▶ **操作说明**
从下面的全部数据中提取每一行文字，原样逐行照录，答案中不要包含图片。

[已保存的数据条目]
::::::::
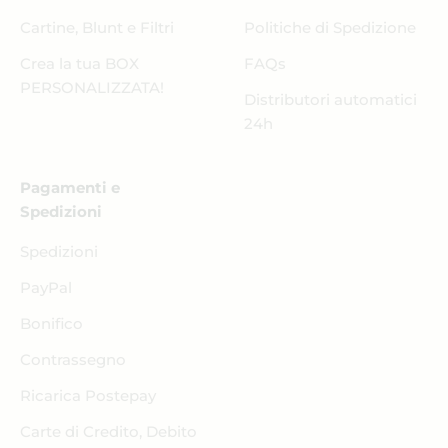
Cartine, Blunt e Filtri
Politiche di Spedizione
Crea la tua BOX
FAQs
PERSONALIZZATA!
Distributori automatici
24h
Pagamenti e
Spedizioni
Spedizioni
PayPal
Bonifico
Contrassegno
Ricarica Postepay
Carte di Credito, Debito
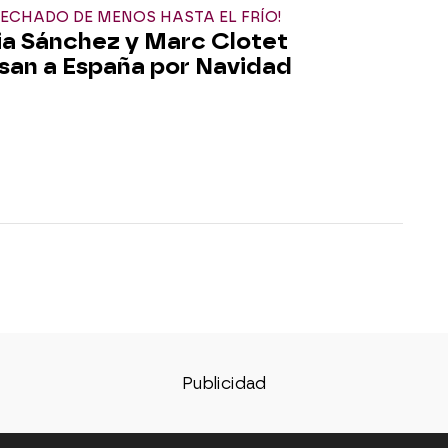
ECHADO DE MENOS HASTA EL FRÍO!
ia Sánchez y Marc Clotet
san a España por Navidad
::::::::
▶ **问题解答**
Cartine, Blunt e Filtri
Politiche di Spedizione
Crea la tua BOX
FAQs
PERSONALIZZATA!
Distributori automatici
24h
Pagamenti e
Spedizioni
Spedizioni
PayPal
Bonifico
Contrassegno
Ricarica Postepay
Carte di Credito, Debito
ECHADO DE MENOS HASTA EL FRÍO!
ia Sánchez y Marc Clotet
san a España por Navidad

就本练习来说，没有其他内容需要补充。